:: Excerpted data ::
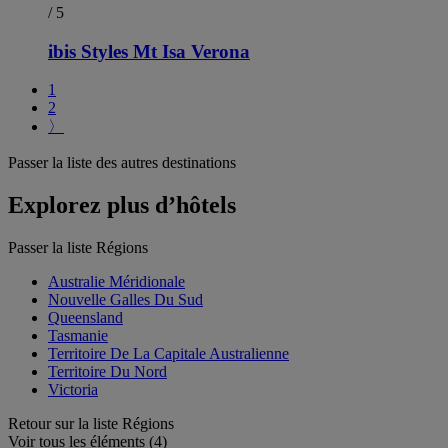
/ 5
ibis Styles Mt Isa Verona
1
2
〉
Passer la liste des autres destinations
Explorez plus d’hôtels
Passer la liste Régions
Australie Méridionale
Nouvelle Galles Du Sud
Queensland
Tasmanie
Territoire De La Capitale Australienne
Territoire Du Nord
Victoria
Retour sur la liste Régions
Voir tous les éléments (4)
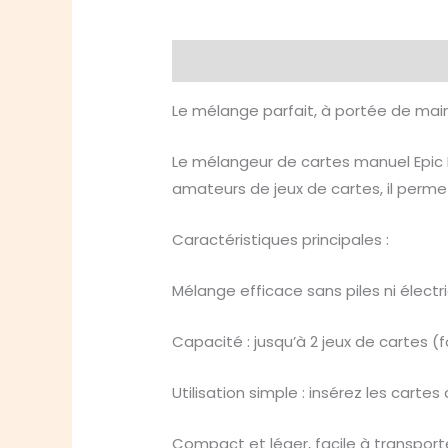
Description
Informations compl
Le mélange parfait, à portée de mai
Le mélangeur de cartes manuel Epic Fo
amateurs de jeux de cartes, il perme
Caractéristiques principales :
Mélange efficace sans piles ni élect
Capacité : jusqu’à 2 jeux de cartes
Utilisation simple : insérez les car
Compact et léger, facile à transport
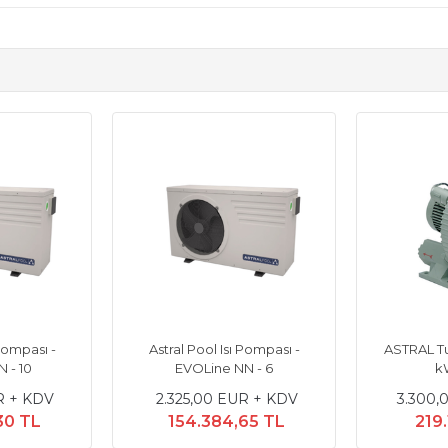
 Pompası -
Astral Pool Isı Pompası -
ASTRAL Tu
 - 10
EVOLine NN - 6
kW
R + KDV
2.325,00 EUR + KDV
3.300,
30 TL
154.384,65 TL
219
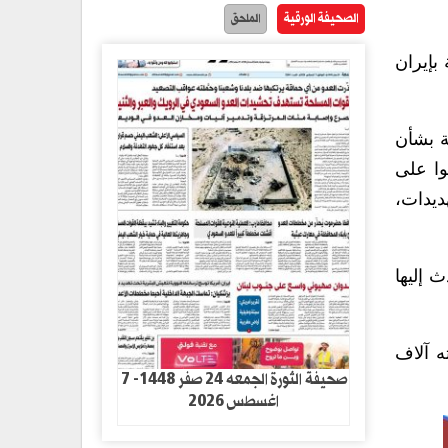
الصحيفة الورقية
الملحق
بإيران
ة بشأن
وا على
ديدات،
 إليها
ران استمر 40 يوماً راح ضحيته آلاف
صحيفة الثورة الجمعه 24 صفر 1448- 7
اغسطس 2026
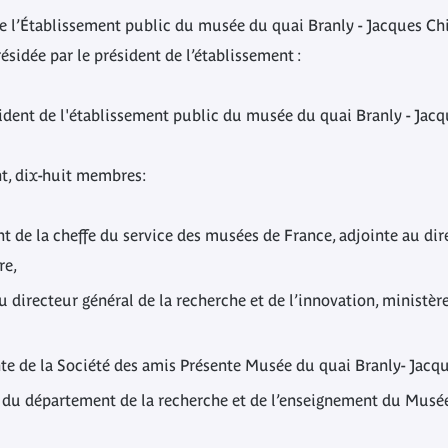
 l’Établissement public du musée du quai Branly - Jacques Chira
ésidée par le président de l’établissement :
sident de l'établissement public du musée du quai Branly - Jac
t, dix-huit membres:
t de la cheffe du service des musées de France, adjointe au dir
ure,
du directeur général de la recherche et de l’innovation, ministè
nte de la Société des amis Présente Musée du quai Branly- Jacq
r du département de la recherche et de l’enseignement du Musé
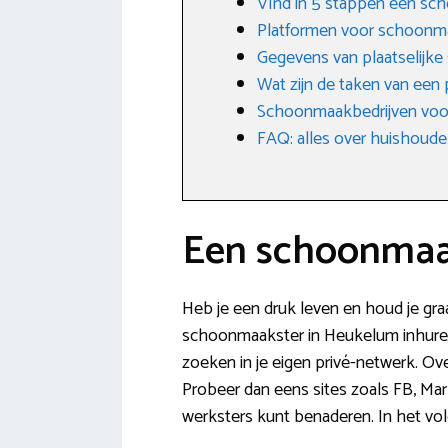
VInd in 5 stappen een sc
Platformen voor schoonm
Gegevens van plaatselijk
Wat zijn de taken van een
Schoonmaakbedrijven voo
FAQ: alles over huishoudel
Een schoonmaa
Heb je een druk leven en houd je gra
schoonmaakster in Heukelum inhuren i
zoeken in je eigen privé-netwerk. Ov
Probeer dan eens sites zoals FB, Mark
werksters kunt benaderen. In het vo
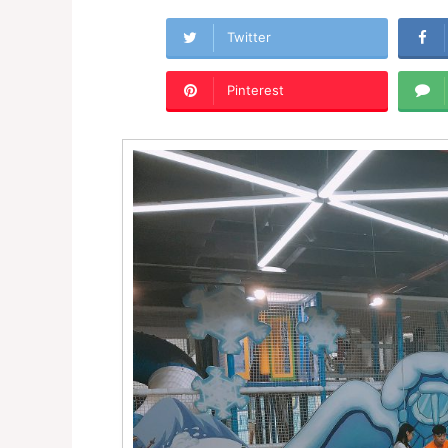
Twitter
Pinterest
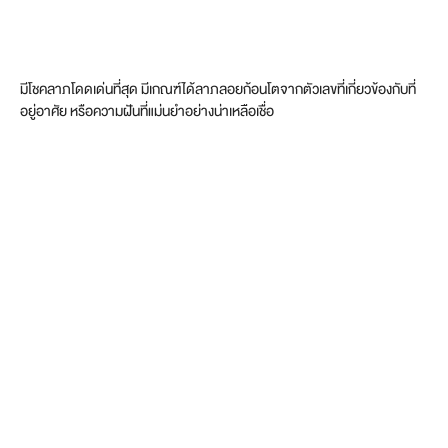
มีโชคลาภโดดเด่นที่สุด มีเกณฑ์ได้ลาภลอยก้อนโตจากตัวเลขที่เกี่ยวข้องกับที่
อยู่อาศัย หรือความฝันที่แม่นยำอย่างน่าเหลือเชื่อ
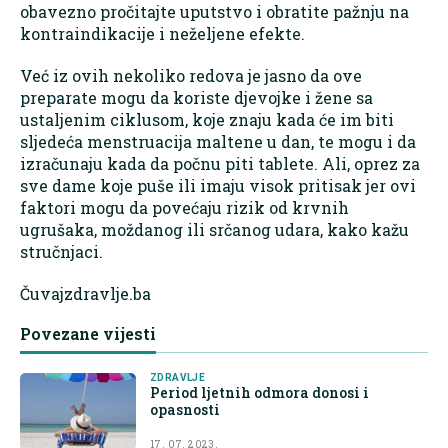
obavezno pročitajte uputstvo i obratite pažnju na
kontraindikacije i neželjene efekte.
Već iz ovih nekoliko redova je jasno da ove
preparate mogu da koriste djevojke i žene sa
ustaljenim ciklusom, koje znaju kada će im biti
sljedeća menstruacija maltene u dan, te mogu i da
izračunaju kada da počnu piti tablete. Ali, oprez za
sve dame koje puše ili imaju visok pritisak jer ovi
faktori mogu da povećaju rizik od krvnih
ugrušaka, moždanog ili srčanog udara, kako kažu
stručnjaci.
Čuvajzdravlje.ba
Povezane vijesti
ZDRAVLJE
Period ljetnih odmora donosi i
opasnosti
17. 07. 2023.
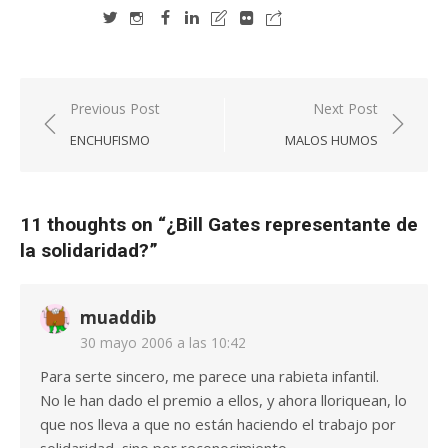
Navegación
Previous Post
Next Post
de
ENCHUFISMO
MALOS HUMOS
entradas
11 thoughts on “
¿Bill Gates representante de
la solidaridad?
”
muaddib
30 mayo 2006 a las 10:42
Para serte sincero, me parece una rabieta infantil.
No le han dado el premio a ellos, y ahora lloriquean, lo
que nos lleva a que no están haciendo el trabajo por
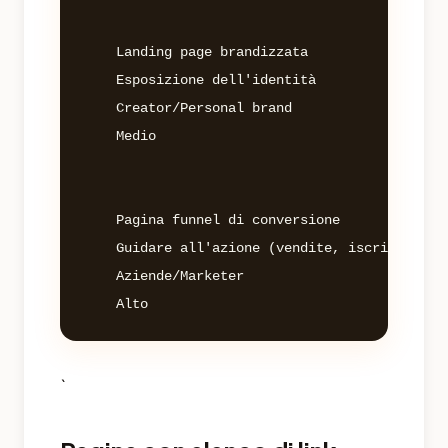
	Landing page brandizzata

	Esposizione dell'identità

	Creator/Personal brand

	Medio

	Pagina funnel di conversione

	Guidare all'azione (vendite, iscrizioni)

	Aziende/Marketer

`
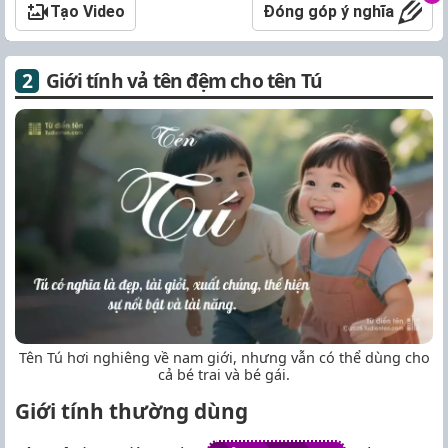
Tạo Video
Đóng góp ý nghĩa
Giới tính vả tên đệm cho tên Tú
Tên Tú hơi nghiêng về nam giới, nhưng vẫn có thể dùng cho
cả bé trai và bé gái.
Giới tính thường dùng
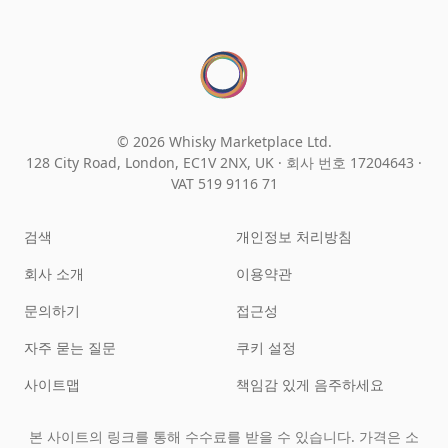
© 2026 Whisky Marketplace Ltd.
128 City Road, London, EC1V 2NX, UK ·
회사 번호 17204643
·
VAT 519 9116 71
검색
개인정보 처리방침
회사 소개
이용약관
문의하기
접근성
자주 묻는 질문
쿠키 설정
사이트맵
책임감 있게 음주하세요
본 사이트의 링크를 통해 수수료를 받을 수 있습니다. 가격은 소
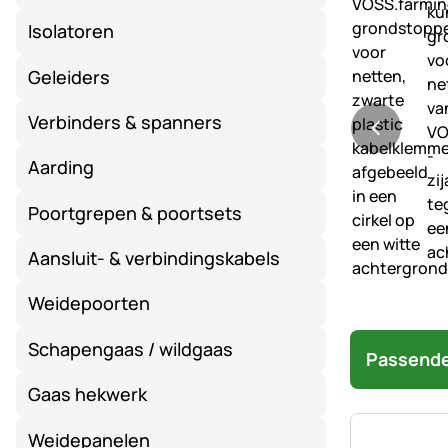
Isolatoren
Geleiders
Verbinders & spanners
Aarding
Poortgrepen & poortsets
Aansluit- & verbindingskabels
Weidepoorten
Schapengaas / wildgaas
Passende
Gaas hekwerk
Weidepanelen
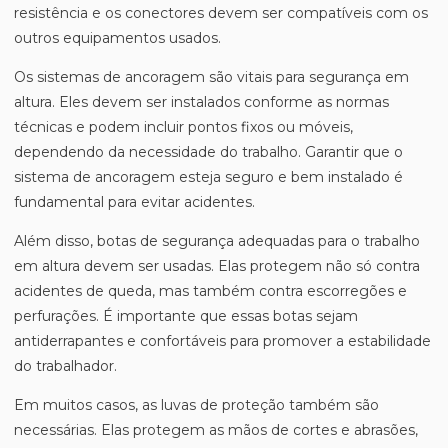
resistência e os conectores devem ser compatíveis com os
outros equipamentos usados.
Os sistemas de ancoragem são vitais para segurança em
altura. Eles devem ser instalados conforme as normas
técnicas e podem incluir pontos fixos ou móveis,
dependendo da necessidade do trabalho. Garantir que o
sistema de ancoragem esteja seguro e bem instalado é
fundamental para evitar acidentes.
Além disso, botas de segurança adequadas para o trabalho
em altura devem ser usadas. Elas protegem não só contra
acidentes de queda, mas também contra escorregões e
perfurações. É importante que essas botas sejam
antiderrapantes e confortáveis para promover a estabilidade
do trabalhador.
Em muitos casos, as luvas de proteção também são
necessárias. Elas protegem as mãos de cortes e abrasões,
:::
**Instructions for the task:**
Leave every picture out. Retype the remaining data exactly.

**Response below:**
/ 5
ibis Styles Mt Isa Verona
1
2
〉
Passer la liste des autres destinations
Explorez plus d’hôtels
Passer la liste Régions
Australie Méridionale
Nouvelle Galles Du Sud
Queensland
Tasmanie
Territoire De La Capitale Australienne
Territoire Du Nord
Victoria
Retour sur la liste Régions
Voir tous les éléments (4)
Description
Informations compl
Le mélange parfait, à portée de mai
Le mélangeur de cartes manuel Epic Fo
amateurs de jeux de cartes, il perme
Caractéristiques principales :
Mélange efficace sans piles ni élect
Capacité : jusqu’à 2 jeux de cartes
Utilisation simple : insérez les car
Compact et léger, facile à transport
 Pompası -
Astral Pool Isı Pompası -
ASTRAL Tu
 - 10
EVOLine NN - 6
kW
R + KDV
2.325,00 EUR + KDV
3.300,
30 TL
154.384,65 TL
219
الصحيفة الورقية
الملحق
بإيران
ة بشأن
وا على
ديدات،
 إليها
ران استمر 40 يوماً راح ضحيته آلاف
صحيفة الثورة الجمعه 24 صفر 1448- 7
اغسطس 2026
 l’Établissement public du musée du quai Branly - Jacques Chira
ésidée par le président de l’établissement :
sident de l'établissement public du musée du quai Branly - Jac
t, dix-huit membres:
t de la cheffe du service des musées de France, adjointe au dir
ure,
du directeur général de la recherche et de l’innovation, ministè
nte de la Société des amis Présente Musée du quai Branly- Jacq
r du département de la recherche et de l’enseignement du Musé
VInd in 5 stappen een sc
Platformen voor schoonm
Gegevens van plaatselijk
Wat zijn de taken van een
Schoonmaakbedrijven voo
FAQ: alles over huishoudel
Een schoonmaa
Heb je een druk leven en houd je gra
schoonmaakster in Heukelum inhuren i
zoeken in je eigen privé-netwerk. Ov
Probeer dan eens sites zoals FB, Mark
werksters kunt benaderen. In het vo
Twitter
Pinterest
มีโชคลาภโดดเด่นที่สุด มีเกณฑ์ได้ลาภลอยก้อนโตจากตัวเลขที่เกี่ยวข้องกับที่
อยู่อาศัย หรือความฝันที่แม่นยำอย่างน่าเหลือเชื่อ
obavezno pročitajte uputstvo i obratite pažnju na
kontraindikacije i neželjene efekte.
Već iz ovih nekoliko redova je jasno da ove
preparate mogu da koriste djevojke i žene sa
ustaljenim ciklusom, koje znaju kada će im biti
sljedeća menstruacija maltene u dan, te mogu i da
izračunaju kada da počnu piti tablete. Ali, oprez za
sve dame koje puše ili imaju visok pritisak jer ovi
faktori mogu da povećaju rizik od krvnih
ugrušaka, moždanog ili srčanog udara, kako kažu
stručnjaci.
Čuvajzdravlje.ba
Povezane vijesti
ZDRAVLJE
Period ljetnih odmora donosi i
opasnosti
17. 07. 2023.
Navegación
Previous Post
Next Post
de
ENCHUFISMO
MALOS HUMOS
entradas
11 thoughts on “
¿Bill Gates representante de
la solidaridad?
”
muaddib
30 mayo 2006 a las 10:42
Para serte sincero, me parece una rabieta infantil.
No le han dado el premio a ellos, y ahora lloriquean, lo
que nos lleva a que no están haciendo el trabajo por
	Landing page brandizzata

	Esposizione dell'identità

	Creator/Personal brand

	Medio

	Pagina funnel di conversione

	Guidare all'azione (vendite, iscrizioni)

	Aziende/Marketer

`
Tạo Video
Đóng góp ý nghĩa
Giới tính vả tên đệm cho tên Tú
Tên Tú hơi nghiêng về nam giới, nhưng vẫn có thể dùng cho
cả bé trai và bé gái.
Giới tính thường dùng
© 2026 Whisky Marketplace Ltd.
128 City Road, London, EC1V 2NX, UK ·
회사 번호 17204643
·
VAT 519 9116 71
검색
개인정보 처리방침
회사 소개
이용약관
문의하기
접근성
자주 묻는 질문
쿠키 설정
사이트맵
책임감 있게 음주하세요
본 사이트의 링크를 통해 수수료를 받을 수 있습니다. 가격은 소
Isolatoren
Geleiders
Verbinders & spanners
Aarding
Poortgrepen & poortsets
Aansluit- & verbindingskabels
Weidepoorten
Schapengaas / wildgaas
Passende
Gaas hekwerk
Weidepanelen
resistência e os conectores devem ser compatíveis com os
outros equipamentos usados.
Os sistemas de ancoragem são vitais para segurança em
altura. Eles devem ser instalados conforme as normas
técnicas e podem incluir pontos fixos ou móveis,
dependendo da necessidade do trabalho. Garantir que o
sistema de ancoragem esteja seguro e bem instalado é
fundamental para evitar acidentes.
Além disso, botas de segurança adequadas para o trabalho
em altura devem ser usadas. Elas protegem não só contra
acidentes de queda, mas também contra escorregões e
perfurações. É importante que essas botas sejam
antiderrapantes e confortáveis para promover a estabilidade
do trabalhador.
Em muitos casos, as luvas de proteção também são
necessárias. Elas protegem as mãos de cortes e abrasões,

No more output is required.